Proper nutrition is very important for healthy aging. The Centers for Disease Control and Prevention (CDC) estimate that inactivity and poor diet causes between 310,000 and 580,000 deaths each year, contributing significantly to many conditions and diseases such as stroke, diabetes, obesity etc.
So, what should you eat to age well? Here's what research tells us.
The effect of nutrition on the brain
Diet doesn’t only increase overall health and longevity, but it also maintains a healthy mind.
What about certain nutrients? Are there certain things older people need more than younger adults? Possibly. Here are some specific nutrients that people may need as they get older.
Vitamin D and Calcium
Our bones lose their density as we get older. This is especially true for women. To counter this, seniors may need to supplement their diet with vitamin D and calcium, which strengthens the bones when working together. While many people turn to dairy to achieve this goal, there are other foods that are high in calcium and don’t contain cholesterol. These include white beans, broccoli, dark leafy vegetables, and almonds. Sardines are also rich in calcium.
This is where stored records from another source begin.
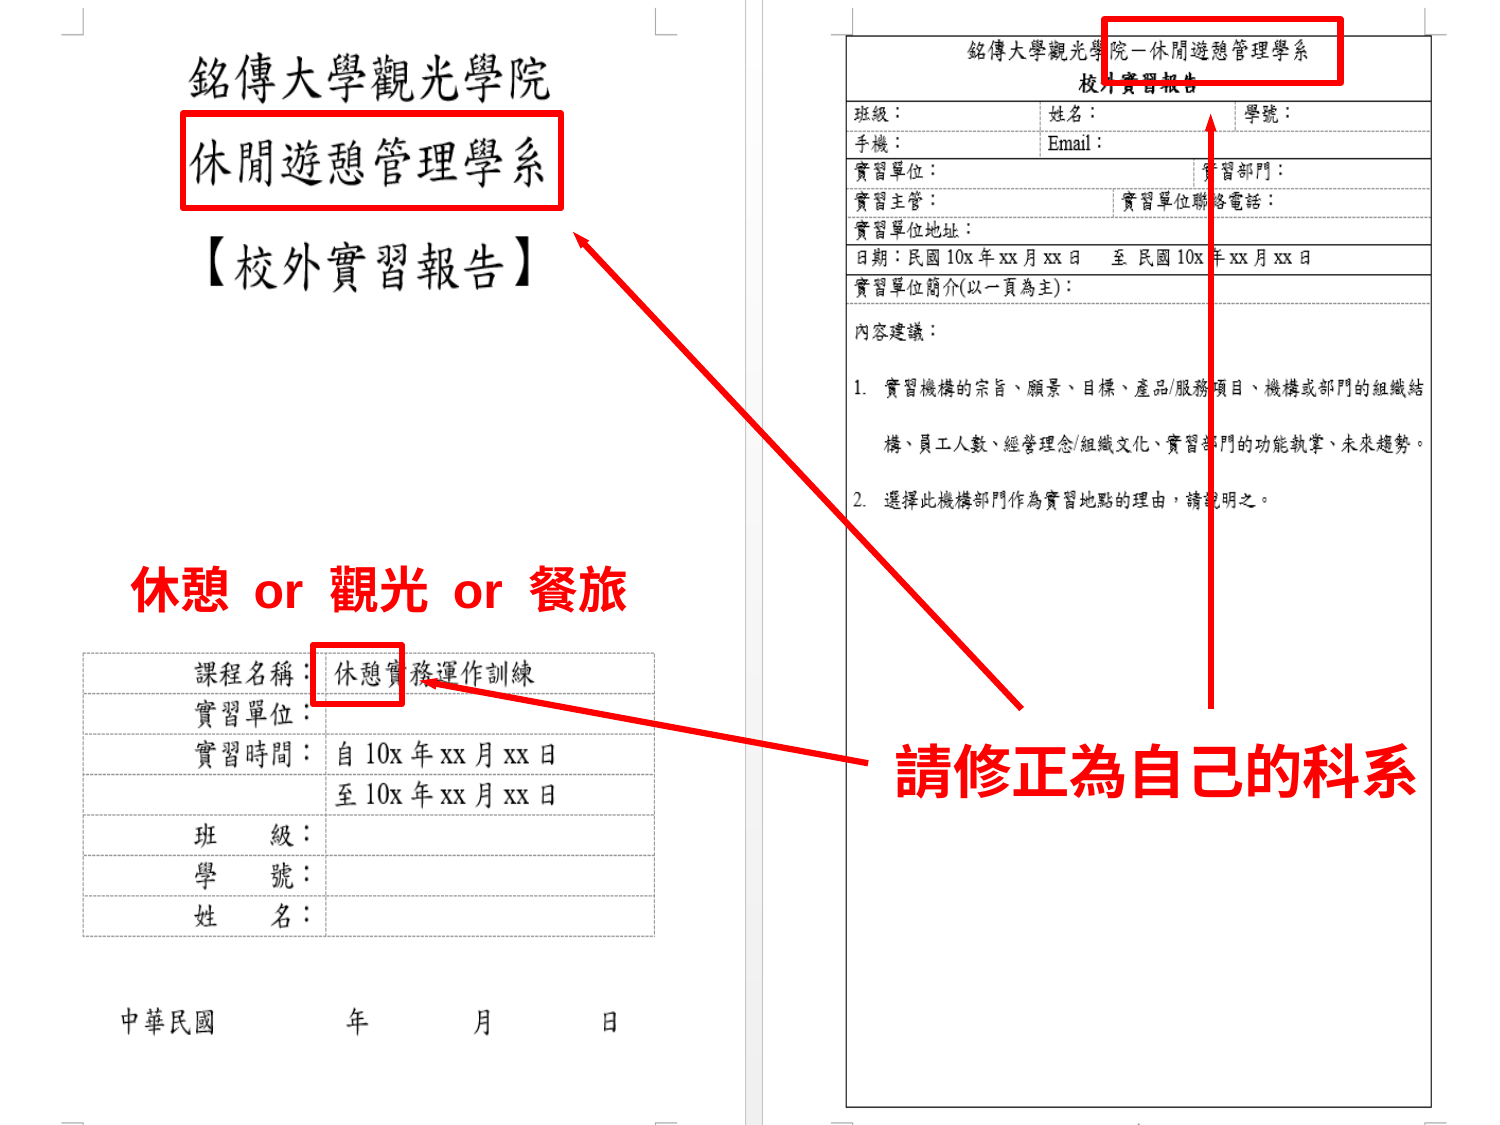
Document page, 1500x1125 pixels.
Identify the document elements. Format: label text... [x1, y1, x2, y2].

picture [0, 0, 1500, 1125]
text_box 休憩 or 觀光 or 餐旅 [115, 550, 606, 627]
text_box 請修正為自己的科系 [879, 727, 1441, 814]
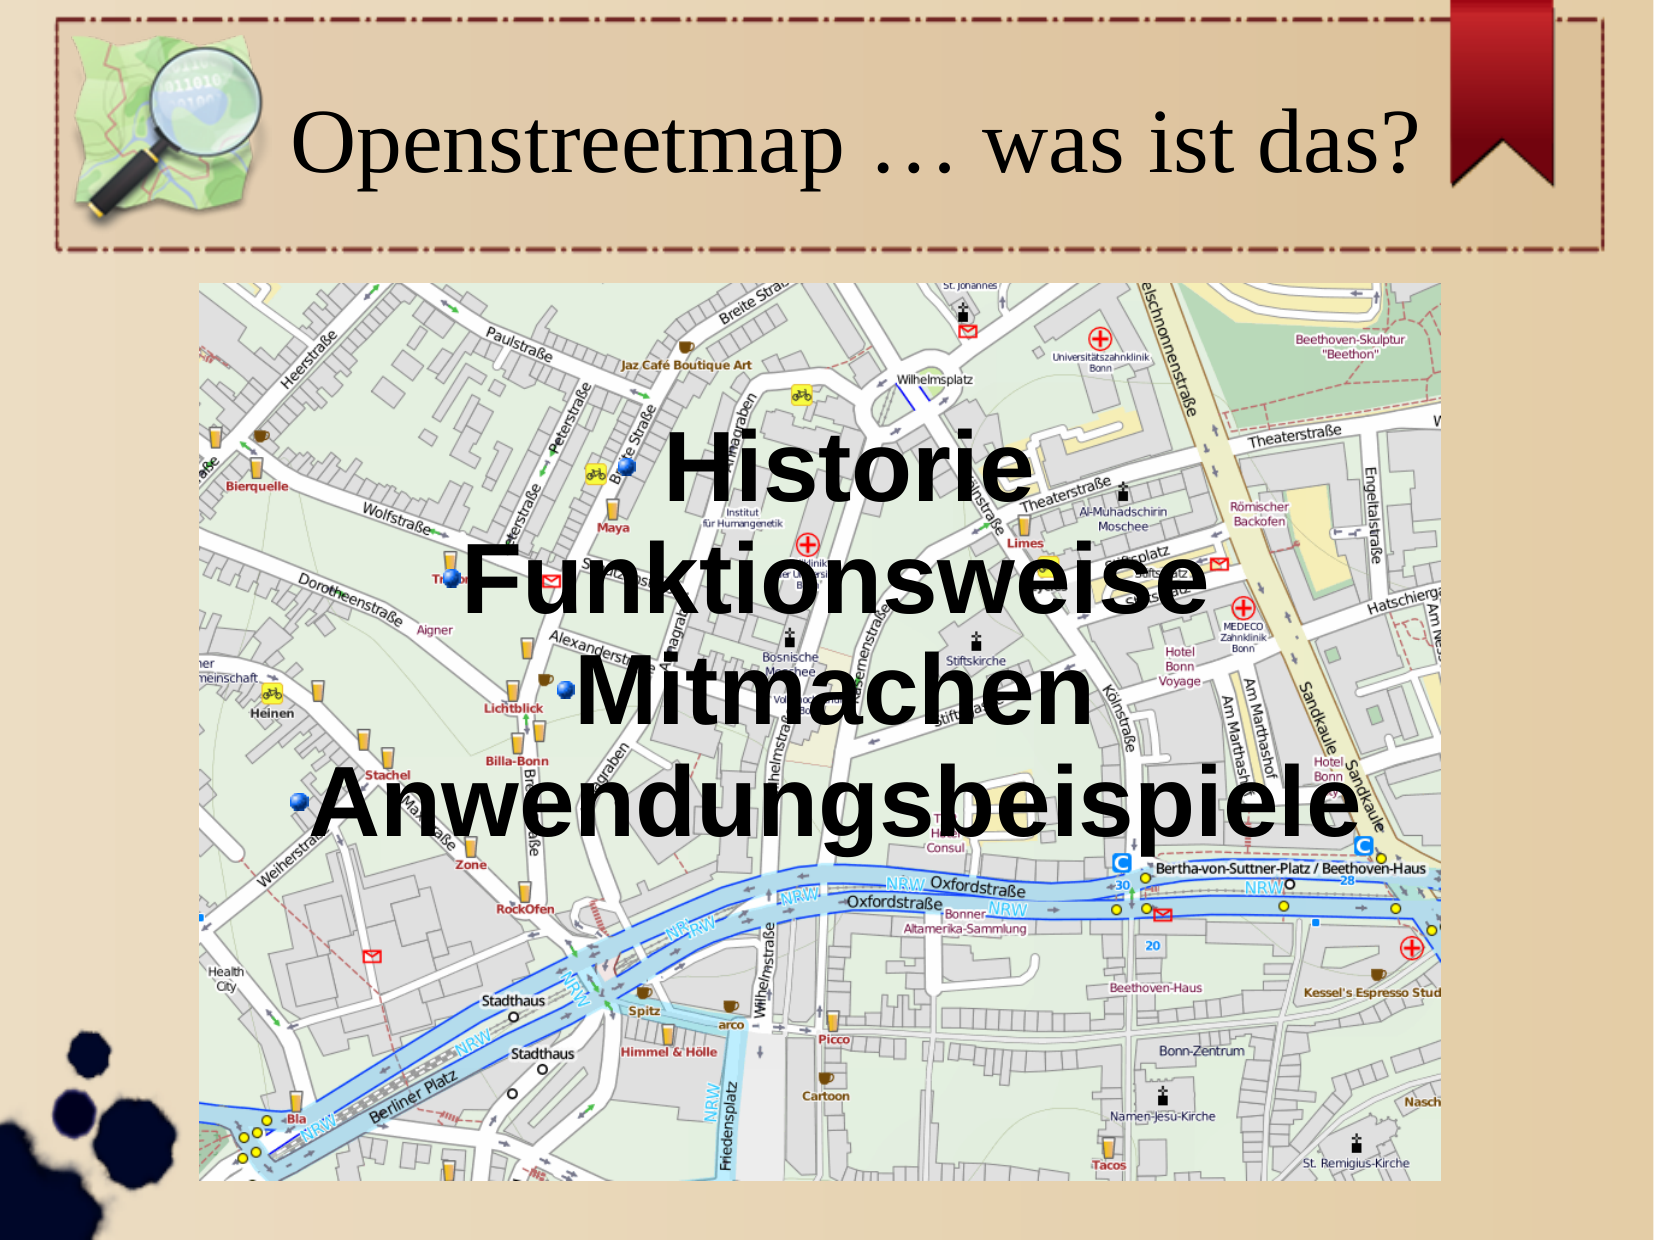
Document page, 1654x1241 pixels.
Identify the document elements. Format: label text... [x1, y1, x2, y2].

In addition, greens have vitamin K, another nutrient important for maintaining healthy bones. High vitamin-D foods include fatty fish such as beef liver, egg yolk, salmon, and vitamin D-enriched foods.
Seniors have a higher risk of being deficient of vitamin B12, which can lead to fatigue, tingling in the extremities of the body, and memory loss. One study found that seniors with low B12 levels had a higher risk of cognitive decline and brain shrinkage. Foods that are rich in vitamin B12 include eggs, fish, and red meat.
Your cells need magnesium to maintain proper blood sugar levels, blood pressure, proper nerve, and muscle function and making protein and DNA. Magnesium is especially important for maintaining a healthy heart. Older adults are at a higher risk of having heart disease, and magnesium has been shown to improve heart health. Too little magnesium in your diet may render vitamin D ineffective. Magnesium is found in vegetables, fresh fruits, beans, nuts, whole grains, and seeds.